Even though most of the stories aren't about slaves, this would be an excellent book for a teacher to use to teach about slavery - but beware. The details I learned about in the story about one of a pair of twin girl immigrants who was accidentally sold into slavery shocked me to the core, and depressed me.
Also interesting are the details about the lives of immigrant pioneers (for instance, in 1795), how they traveled, how they lived, et cetera. It's a great book for learning the details about life in Louisiana when it was still being settled. It was a far, far, far cry from our modern lives!
Oh, and the stories are pretty good, too!
Rainpick
Don't buy this book. It is unreadable. The pages consist of what look like cell phone photos, poorly done. Images are in poor contrast but could be readable (with a magnifying glass and a bright light) if all the text was there. It definitely is not. Pages on the right are mostly all there but on the left sides they are cut off so much that significant amounts of the text aren't there. The binding seems good but as a whole it is useless.
Samulkree
The stories were interesting. I particularly enjoyed the story of the two young sisters in the late 1700's on the rivers and through the bayous on a flat boat with their father. I enjoyed the stories of exiles to Louisiana from the France during the revolution. I also enjoyed the story about the German woman who became a bond servant and then a slave. The trial to determine her race was an interesting insight to the levels of class and color distinction in Louisiana. The story of the woman and her husband during the civil war who were unionists and what they went through was also interesting. I found myself wondering why they stayed. I read it from beginning to end but I also like that it has a navigable table of contents.
Road.to sliver
I found this book hard to stop reading. Each story gave me an inside experience of what the Times were like

I felt like it gave me details of history that you would not find in history books.

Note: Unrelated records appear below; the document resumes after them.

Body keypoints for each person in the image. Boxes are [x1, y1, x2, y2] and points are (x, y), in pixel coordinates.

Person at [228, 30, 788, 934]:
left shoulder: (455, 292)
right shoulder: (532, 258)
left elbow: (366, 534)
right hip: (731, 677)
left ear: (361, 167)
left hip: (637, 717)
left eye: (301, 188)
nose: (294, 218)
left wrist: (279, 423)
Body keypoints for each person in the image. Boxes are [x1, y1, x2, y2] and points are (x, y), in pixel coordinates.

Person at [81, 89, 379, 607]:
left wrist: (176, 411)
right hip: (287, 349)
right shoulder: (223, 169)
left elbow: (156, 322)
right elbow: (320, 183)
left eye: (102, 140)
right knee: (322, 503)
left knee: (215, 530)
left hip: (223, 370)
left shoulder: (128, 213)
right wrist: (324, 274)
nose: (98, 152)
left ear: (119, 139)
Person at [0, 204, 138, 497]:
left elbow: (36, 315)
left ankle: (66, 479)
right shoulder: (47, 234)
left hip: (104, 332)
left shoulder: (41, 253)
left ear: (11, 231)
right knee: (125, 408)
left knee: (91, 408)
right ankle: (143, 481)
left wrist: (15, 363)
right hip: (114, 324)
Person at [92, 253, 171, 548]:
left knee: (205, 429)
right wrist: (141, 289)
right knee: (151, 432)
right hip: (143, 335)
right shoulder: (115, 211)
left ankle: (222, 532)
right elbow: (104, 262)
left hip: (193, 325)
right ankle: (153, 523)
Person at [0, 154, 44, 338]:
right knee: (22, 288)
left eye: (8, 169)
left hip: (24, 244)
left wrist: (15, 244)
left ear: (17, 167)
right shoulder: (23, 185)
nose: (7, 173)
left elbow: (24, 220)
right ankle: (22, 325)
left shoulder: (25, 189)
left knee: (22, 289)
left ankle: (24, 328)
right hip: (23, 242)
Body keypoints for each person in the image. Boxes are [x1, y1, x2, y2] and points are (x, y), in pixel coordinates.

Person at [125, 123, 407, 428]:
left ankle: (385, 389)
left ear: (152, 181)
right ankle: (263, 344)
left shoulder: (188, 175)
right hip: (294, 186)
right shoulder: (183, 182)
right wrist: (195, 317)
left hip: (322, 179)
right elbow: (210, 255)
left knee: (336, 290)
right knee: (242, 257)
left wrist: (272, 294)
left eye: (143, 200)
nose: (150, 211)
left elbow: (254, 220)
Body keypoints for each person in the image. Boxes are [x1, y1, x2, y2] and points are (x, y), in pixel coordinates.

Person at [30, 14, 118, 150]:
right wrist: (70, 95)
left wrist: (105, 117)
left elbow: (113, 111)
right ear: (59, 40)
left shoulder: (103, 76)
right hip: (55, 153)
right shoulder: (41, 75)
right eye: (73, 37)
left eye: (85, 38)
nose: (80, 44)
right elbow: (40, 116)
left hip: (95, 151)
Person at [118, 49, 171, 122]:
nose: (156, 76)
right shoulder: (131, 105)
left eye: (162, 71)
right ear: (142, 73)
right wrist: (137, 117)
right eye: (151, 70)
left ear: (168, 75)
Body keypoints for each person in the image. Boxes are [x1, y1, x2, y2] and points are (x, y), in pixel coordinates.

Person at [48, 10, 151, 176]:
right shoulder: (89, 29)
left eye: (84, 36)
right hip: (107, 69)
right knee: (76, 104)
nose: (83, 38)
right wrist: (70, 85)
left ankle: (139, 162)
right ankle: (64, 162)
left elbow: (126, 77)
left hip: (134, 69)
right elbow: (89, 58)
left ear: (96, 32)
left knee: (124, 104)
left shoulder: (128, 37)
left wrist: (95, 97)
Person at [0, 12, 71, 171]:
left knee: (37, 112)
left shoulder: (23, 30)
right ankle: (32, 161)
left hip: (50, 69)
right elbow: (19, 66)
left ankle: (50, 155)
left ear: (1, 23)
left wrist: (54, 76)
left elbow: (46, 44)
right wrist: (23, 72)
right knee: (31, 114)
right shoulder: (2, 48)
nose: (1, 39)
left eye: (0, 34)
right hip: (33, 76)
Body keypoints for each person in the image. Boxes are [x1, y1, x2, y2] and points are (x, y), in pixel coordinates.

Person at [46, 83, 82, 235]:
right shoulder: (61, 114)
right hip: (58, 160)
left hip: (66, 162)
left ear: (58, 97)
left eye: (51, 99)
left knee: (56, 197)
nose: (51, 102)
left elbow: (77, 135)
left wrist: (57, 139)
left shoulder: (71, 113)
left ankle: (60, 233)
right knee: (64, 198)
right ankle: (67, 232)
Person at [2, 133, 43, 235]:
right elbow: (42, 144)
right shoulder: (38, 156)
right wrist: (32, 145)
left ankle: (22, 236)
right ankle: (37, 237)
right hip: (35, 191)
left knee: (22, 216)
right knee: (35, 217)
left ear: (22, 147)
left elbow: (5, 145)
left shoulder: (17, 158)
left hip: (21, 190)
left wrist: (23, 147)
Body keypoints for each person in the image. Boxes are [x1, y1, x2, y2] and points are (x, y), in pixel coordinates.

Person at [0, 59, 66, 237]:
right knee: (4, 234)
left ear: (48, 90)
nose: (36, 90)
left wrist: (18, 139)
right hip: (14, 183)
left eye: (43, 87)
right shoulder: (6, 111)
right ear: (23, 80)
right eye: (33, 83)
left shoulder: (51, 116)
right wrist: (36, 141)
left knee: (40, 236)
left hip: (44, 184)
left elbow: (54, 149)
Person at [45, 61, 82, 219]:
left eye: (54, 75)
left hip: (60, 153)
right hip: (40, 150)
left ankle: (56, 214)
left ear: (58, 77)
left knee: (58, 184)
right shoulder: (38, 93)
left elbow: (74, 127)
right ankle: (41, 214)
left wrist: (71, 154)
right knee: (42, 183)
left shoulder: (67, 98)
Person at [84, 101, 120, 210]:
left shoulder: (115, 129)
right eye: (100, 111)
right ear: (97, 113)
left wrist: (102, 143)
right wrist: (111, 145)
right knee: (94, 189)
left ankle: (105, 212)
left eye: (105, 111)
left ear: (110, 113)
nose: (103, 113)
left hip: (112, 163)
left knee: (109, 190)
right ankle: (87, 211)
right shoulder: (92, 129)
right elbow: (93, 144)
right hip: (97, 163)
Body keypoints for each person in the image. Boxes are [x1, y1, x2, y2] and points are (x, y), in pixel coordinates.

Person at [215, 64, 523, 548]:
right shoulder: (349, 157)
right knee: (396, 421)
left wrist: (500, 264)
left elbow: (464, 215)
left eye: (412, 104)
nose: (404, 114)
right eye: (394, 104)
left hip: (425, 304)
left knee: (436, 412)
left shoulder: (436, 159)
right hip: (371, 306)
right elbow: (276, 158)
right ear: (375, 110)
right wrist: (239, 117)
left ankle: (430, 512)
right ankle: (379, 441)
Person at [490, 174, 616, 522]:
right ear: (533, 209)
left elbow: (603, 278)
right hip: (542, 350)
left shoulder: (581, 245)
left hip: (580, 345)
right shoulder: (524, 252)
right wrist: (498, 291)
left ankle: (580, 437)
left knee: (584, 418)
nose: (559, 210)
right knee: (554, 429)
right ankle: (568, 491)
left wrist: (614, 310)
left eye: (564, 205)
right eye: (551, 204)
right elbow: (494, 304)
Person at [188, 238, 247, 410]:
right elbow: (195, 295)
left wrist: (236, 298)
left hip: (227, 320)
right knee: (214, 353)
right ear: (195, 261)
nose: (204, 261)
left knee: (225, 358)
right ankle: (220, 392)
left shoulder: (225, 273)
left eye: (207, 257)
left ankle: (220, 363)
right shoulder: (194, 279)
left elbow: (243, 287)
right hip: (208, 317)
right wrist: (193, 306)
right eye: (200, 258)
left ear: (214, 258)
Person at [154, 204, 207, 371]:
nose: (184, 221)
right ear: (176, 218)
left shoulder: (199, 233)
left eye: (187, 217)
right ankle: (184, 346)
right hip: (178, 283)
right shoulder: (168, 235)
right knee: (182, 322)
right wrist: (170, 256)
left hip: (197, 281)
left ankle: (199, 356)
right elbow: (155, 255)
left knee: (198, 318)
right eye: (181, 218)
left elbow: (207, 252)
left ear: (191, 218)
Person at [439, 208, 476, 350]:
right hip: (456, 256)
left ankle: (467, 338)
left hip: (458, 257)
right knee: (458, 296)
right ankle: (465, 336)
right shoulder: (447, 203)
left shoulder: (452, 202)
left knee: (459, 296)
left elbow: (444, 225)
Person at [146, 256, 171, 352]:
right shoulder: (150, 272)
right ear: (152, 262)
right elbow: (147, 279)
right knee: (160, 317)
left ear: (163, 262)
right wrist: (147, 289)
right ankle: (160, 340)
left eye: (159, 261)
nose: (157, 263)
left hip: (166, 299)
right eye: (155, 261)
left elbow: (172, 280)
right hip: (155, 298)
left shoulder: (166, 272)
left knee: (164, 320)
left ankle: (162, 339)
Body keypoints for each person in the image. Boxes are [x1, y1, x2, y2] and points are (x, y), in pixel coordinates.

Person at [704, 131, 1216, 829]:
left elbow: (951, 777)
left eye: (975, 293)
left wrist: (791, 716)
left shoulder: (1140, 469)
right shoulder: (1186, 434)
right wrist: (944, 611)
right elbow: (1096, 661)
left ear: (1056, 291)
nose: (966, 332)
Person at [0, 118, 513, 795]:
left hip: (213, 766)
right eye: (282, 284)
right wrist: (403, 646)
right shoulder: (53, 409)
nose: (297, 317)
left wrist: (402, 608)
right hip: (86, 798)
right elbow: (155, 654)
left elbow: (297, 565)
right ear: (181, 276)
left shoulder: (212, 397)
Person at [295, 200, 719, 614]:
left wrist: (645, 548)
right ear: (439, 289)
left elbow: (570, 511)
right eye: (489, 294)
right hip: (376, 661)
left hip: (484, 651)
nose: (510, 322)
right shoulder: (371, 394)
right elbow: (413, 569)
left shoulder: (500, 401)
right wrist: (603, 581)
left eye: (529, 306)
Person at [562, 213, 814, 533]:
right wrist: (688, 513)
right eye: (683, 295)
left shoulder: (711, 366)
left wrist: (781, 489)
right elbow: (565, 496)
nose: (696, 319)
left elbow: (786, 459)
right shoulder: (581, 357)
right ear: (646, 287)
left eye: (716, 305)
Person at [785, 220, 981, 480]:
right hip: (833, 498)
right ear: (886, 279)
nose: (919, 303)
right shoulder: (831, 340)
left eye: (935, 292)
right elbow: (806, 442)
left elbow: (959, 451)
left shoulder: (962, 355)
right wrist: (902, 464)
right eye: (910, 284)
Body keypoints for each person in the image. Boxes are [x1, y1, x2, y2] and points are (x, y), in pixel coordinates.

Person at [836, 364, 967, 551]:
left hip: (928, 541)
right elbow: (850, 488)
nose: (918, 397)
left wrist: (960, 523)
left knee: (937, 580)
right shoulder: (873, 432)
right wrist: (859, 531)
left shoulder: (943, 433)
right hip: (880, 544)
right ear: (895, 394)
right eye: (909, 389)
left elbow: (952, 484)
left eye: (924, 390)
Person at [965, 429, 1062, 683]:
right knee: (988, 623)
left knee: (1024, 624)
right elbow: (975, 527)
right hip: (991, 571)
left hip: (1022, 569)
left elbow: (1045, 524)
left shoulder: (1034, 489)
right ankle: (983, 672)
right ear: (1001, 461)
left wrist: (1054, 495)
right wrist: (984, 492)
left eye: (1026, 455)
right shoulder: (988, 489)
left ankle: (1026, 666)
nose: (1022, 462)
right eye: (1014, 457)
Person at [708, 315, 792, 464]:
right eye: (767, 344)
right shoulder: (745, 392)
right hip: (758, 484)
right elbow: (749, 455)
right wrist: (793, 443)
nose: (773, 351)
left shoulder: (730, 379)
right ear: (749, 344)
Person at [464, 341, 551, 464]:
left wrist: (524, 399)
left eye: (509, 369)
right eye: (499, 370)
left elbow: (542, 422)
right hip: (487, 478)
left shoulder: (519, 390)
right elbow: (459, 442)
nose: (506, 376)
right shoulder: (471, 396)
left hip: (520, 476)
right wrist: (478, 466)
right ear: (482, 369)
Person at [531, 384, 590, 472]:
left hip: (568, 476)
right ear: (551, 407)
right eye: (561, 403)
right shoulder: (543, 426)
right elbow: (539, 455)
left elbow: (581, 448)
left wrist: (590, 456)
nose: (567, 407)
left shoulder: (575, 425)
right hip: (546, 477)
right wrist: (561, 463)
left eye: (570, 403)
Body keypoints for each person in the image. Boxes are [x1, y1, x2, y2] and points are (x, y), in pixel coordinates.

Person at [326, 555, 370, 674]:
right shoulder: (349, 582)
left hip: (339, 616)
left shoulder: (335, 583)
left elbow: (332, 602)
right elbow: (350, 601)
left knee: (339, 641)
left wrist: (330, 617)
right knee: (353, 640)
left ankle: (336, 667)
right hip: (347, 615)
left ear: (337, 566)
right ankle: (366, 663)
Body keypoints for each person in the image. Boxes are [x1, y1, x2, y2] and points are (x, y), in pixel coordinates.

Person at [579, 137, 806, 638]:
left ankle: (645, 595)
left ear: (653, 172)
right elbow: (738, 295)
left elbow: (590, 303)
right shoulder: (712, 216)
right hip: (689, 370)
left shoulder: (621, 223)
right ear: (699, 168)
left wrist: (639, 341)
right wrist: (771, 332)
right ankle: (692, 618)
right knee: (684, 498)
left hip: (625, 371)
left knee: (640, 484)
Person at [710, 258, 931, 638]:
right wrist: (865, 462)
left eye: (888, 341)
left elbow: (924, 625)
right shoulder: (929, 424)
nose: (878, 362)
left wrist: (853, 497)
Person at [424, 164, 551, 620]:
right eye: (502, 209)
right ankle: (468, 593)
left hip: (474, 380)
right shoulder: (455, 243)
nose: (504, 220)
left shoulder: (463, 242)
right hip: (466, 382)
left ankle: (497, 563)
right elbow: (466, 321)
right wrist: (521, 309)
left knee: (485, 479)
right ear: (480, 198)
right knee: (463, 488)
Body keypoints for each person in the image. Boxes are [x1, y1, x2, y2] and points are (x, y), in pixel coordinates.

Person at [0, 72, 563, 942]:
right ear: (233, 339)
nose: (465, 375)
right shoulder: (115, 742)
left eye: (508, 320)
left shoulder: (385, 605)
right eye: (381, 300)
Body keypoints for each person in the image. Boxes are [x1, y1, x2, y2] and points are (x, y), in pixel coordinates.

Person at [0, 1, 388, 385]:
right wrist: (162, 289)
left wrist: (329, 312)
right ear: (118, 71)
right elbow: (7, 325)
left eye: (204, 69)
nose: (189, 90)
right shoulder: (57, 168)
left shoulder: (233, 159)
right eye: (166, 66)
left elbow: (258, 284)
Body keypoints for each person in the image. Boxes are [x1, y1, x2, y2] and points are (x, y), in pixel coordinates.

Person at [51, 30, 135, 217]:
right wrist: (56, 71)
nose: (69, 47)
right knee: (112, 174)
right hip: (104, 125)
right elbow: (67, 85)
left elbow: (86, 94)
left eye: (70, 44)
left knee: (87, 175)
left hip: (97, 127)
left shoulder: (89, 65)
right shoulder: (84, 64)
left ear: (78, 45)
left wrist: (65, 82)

It was hard to put the book down, each page was captivating.
Ndyardin
This is a great book. If you love true crime,especially from the early 1900's,then this book is definitely for you. Well worth the read. I couldn't stop reading it once I started,til I was done. I learned a lot about how truly evil people were even back in those times.
JoJolar
This was ok. I just found I wasn't interested in the reading of it. Was boring at some points.
Opithris
Very informative narratives of life in Louisiana during late 1700s and the 1800s,ending with a very good piece which is a diary of a Northern woman in the Confederacy during the Civil War. Good history lesson on the exodus of upper crust leaving France during the French Revolution and moving to Louisiana.
As a fourth-generation Louisianian, I consider many of its true stories to be strange. It's a strange state, but one learns to love, or at least tolerate, some of its quirks. I found myself wishing that George W. Cable had written a much larger book because these stories are fascinating. The stories from the diaries of women who lived in early and Civil War Louisiana were the most intriguing. (In my opinion, Southern women's diaries have given history a much more feasible, human touch.) I now understand the Siege of Vicksburg because it was presented to us from the viewpoint of a civilian woman who lived through it. Cable is a trustworthy source of Louisiana-ana.